ACTION ITEM:
Retype every one of the lines below word for word, but leave out the pictures.

(Saved entries)

※

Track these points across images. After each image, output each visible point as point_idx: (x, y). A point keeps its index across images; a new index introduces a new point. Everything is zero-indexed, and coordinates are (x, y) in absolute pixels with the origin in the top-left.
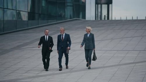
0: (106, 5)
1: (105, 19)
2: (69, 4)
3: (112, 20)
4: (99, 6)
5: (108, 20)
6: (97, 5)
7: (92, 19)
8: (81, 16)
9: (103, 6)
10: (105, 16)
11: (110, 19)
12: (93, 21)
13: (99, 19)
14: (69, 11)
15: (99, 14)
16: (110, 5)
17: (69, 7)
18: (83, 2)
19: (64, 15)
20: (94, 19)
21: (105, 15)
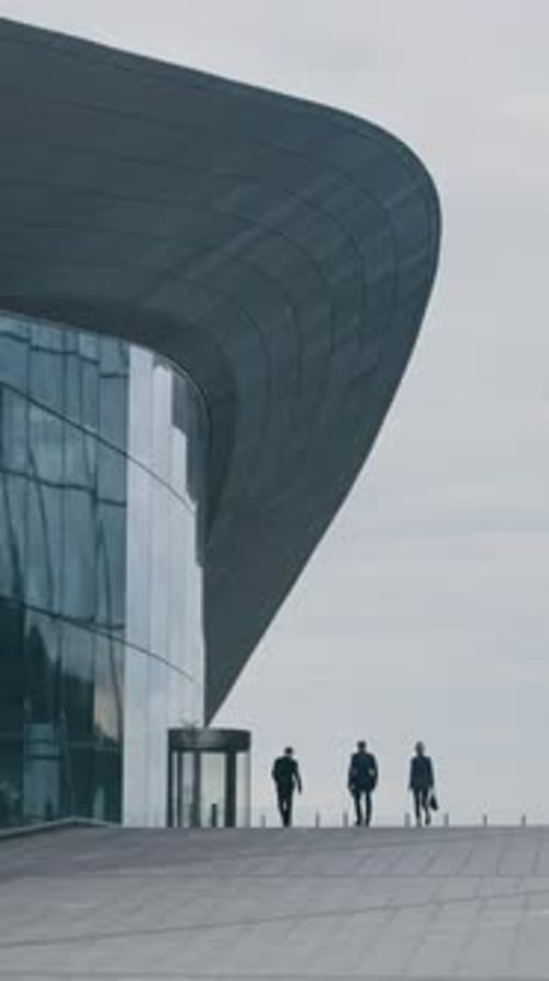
0: (221, 758)
1: (214, 821)
2: (42, 749)
3: (248, 830)
4: (188, 757)
5: (230, 830)
6: (175, 756)
7: (151, 824)
8: (99, 805)
9: (206, 758)
10: (214, 807)
11: (240, 821)
12: (156, 832)
13: (186, 824)
14: (40, 785)
15: (188, 799)
16: (240, 757)
17: (40, 764)
18: (108, 741)
19: (19, 803)
20: (162, 823)
21: (215, 801)
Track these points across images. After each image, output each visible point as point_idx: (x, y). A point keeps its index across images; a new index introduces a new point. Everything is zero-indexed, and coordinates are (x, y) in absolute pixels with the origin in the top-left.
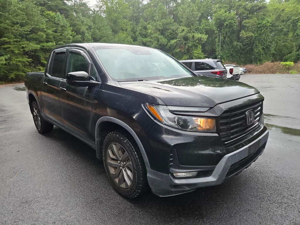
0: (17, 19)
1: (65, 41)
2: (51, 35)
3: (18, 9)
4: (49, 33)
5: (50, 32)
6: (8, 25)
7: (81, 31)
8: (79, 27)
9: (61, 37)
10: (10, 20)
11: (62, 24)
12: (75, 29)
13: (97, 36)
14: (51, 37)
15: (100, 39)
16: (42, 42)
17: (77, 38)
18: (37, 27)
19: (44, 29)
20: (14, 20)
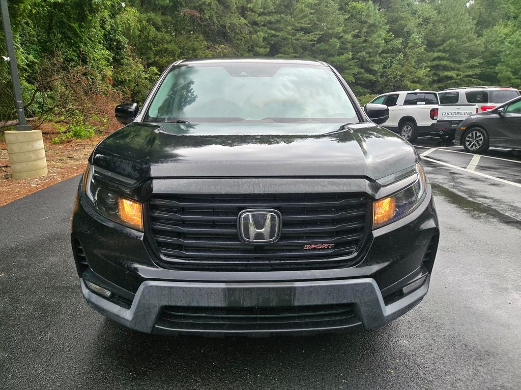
0: (302, 23)
1: (371, 50)
2: (349, 42)
3: (306, 6)
4: (346, 39)
5: (349, 37)
6: (289, 34)
7: (405, 30)
8: (403, 22)
9: (364, 45)
10: (293, 25)
11: (371, 22)
12: (396, 26)
13: (437, 38)
14: (349, 46)
15: (442, 43)
16: (333, 56)
17: (394, 44)
18: (330, 31)
19: (339, 33)
20: (297, 25)
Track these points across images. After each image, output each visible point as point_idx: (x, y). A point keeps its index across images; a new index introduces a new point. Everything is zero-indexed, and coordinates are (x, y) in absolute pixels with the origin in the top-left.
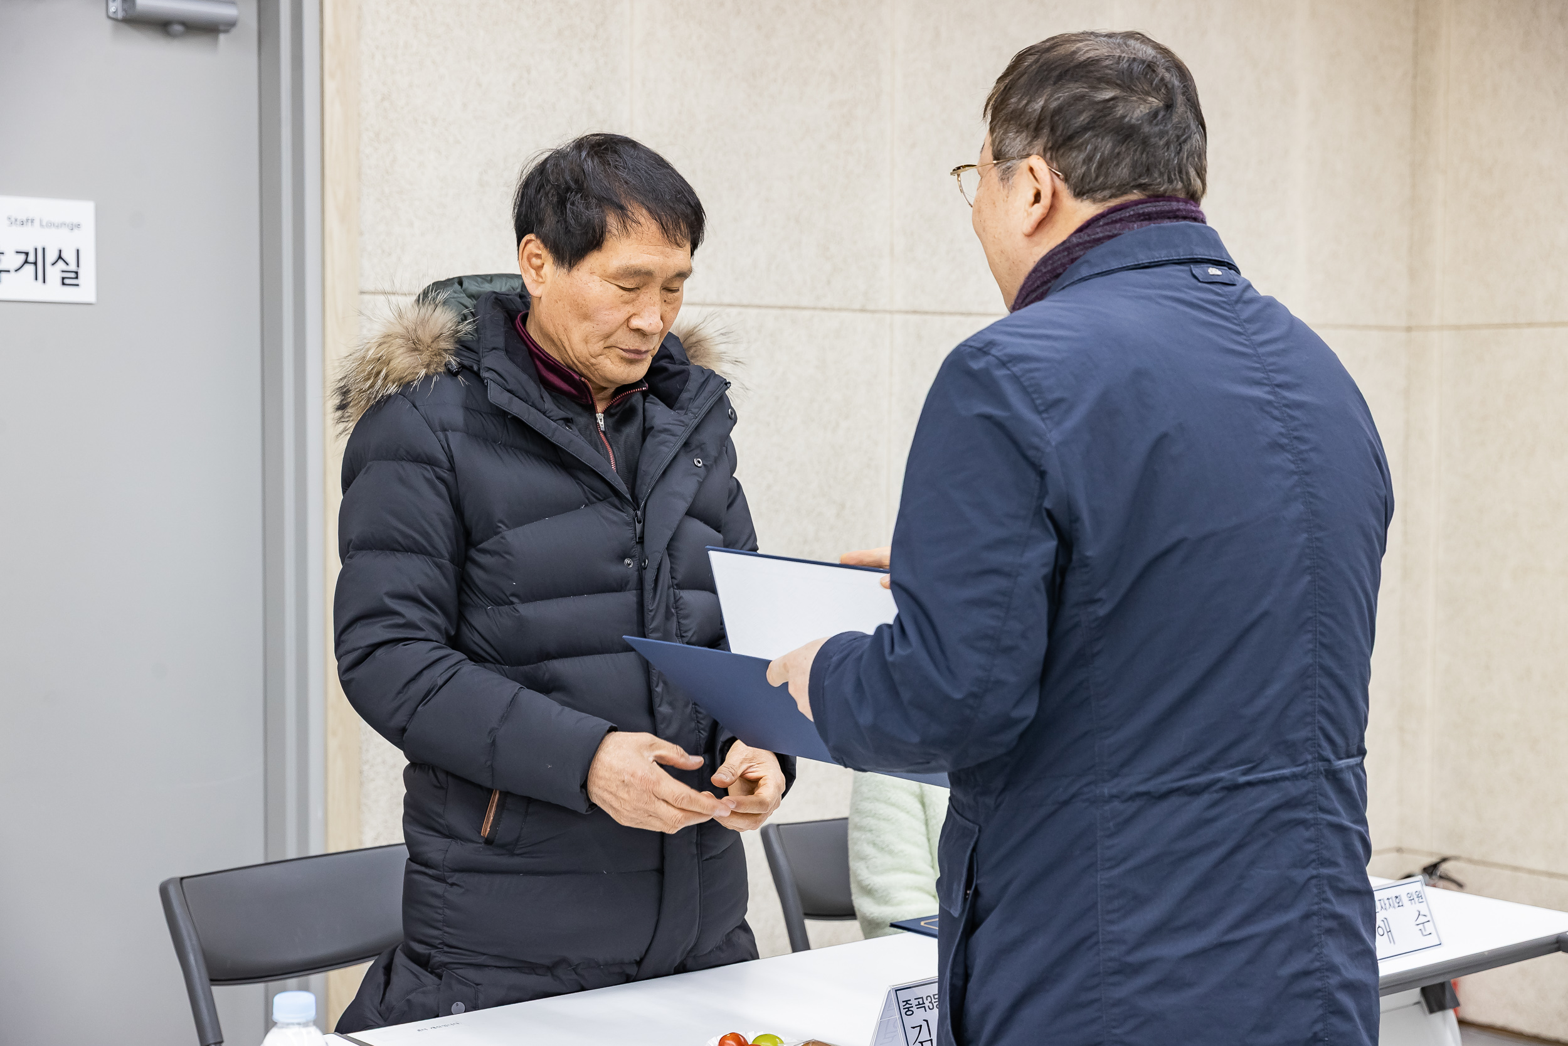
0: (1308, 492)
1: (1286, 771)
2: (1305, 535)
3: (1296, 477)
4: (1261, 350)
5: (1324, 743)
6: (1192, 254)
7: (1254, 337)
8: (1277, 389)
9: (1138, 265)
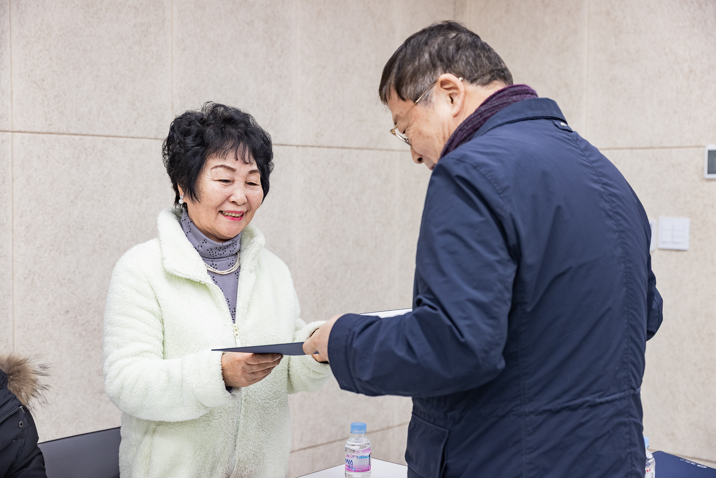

※

COMPLETED TASK:
Track these points across images. After each image, output each visible point as point_idx: (x, y). A point keeps its index across images; a new index introduces a new point. Everything is zero-indexed, and coordinates are (x, y) in absolute pixels with the origin in the top-left.
0: (106, 5)
1: (105, 19)
2: (69, 4)
3: (112, 20)
4: (99, 6)
5: (108, 20)
6: (97, 5)
7: (92, 19)
8: (81, 16)
9: (103, 6)
10: (105, 16)
11: (110, 19)
12: (93, 21)
13: (99, 19)
14: (69, 11)
15: (99, 14)
16: (110, 5)
17: (69, 7)
18: (83, 2)
19: (64, 15)
20: (94, 19)
21: (105, 15)
0: (221, 758)
1: (214, 821)
2: (42, 749)
3: (248, 830)
4: (188, 757)
5: (230, 830)
6: (175, 756)
7: (151, 824)
8: (99, 805)
9: (206, 758)
10: (214, 807)
11: (240, 821)
12: (156, 832)
13: (186, 824)
14: (40, 785)
15: (188, 799)
16: (240, 757)
17: (40, 764)
18: (108, 741)
19: (19, 803)
20: (162, 823)
21: (215, 801)
Track these points across images. After each image, output each visible point as point_idx: (x, y). A point keeps its index across images; a new index introduces a new point. Everything is zero-indexed, and coordinates are (x, y) in absolute pixels with the origin in the top-left.
0: (17, 19)
1: (65, 41)
2: (51, 35)
3: (18, 9)
4: (49, 33)
5: (50, 32)
6: (8, 25)
7: (81, 31)
8: (79, 27)
9: (61, 37)
10: (10, 20)
11: (62, 24)
12: (75, 29)
13: (97, 36)
14: (51, 37)
15: (100, 39)
16: (42, 42)
17: (77, 38)
18: (37, 27)
19: (44, 29)
20: (14, 20)
0: (302, 23)
1: (371, 50)
2: (349, 42)
3: (306, 6)
4: (346, 39)
5: (349, 37)
6: (289, 34)
7: (405, 30)
8: (403, 22)
9: (364, 45)
10: (293, 25)
11: (371, 22)
12: (396, 26)
13: (437, 38)
14: (349, 46)
15: (442, 43)
16: (333, 56)
17: (394, 44)
18: (330, 31)
19: (339, 33)
20: (297, 25)
Track these points across images. After each image, output each visible point as point_idx: (x, y). A point keeps its index across images; a new index introduces a new point. Everything is zero-indexed, and coordinates are (x, y) in absolute pixels with the origin in the top-left.
0: (1308, 492)
1: (1286, 771)
2: (1305, 535)
3: (1296, 477)
4: (1261, 350)
5: (1324, 743)
6: (1192, 254)
7: (1254, 337)
8: (1277, 389)
9: (1138, 265)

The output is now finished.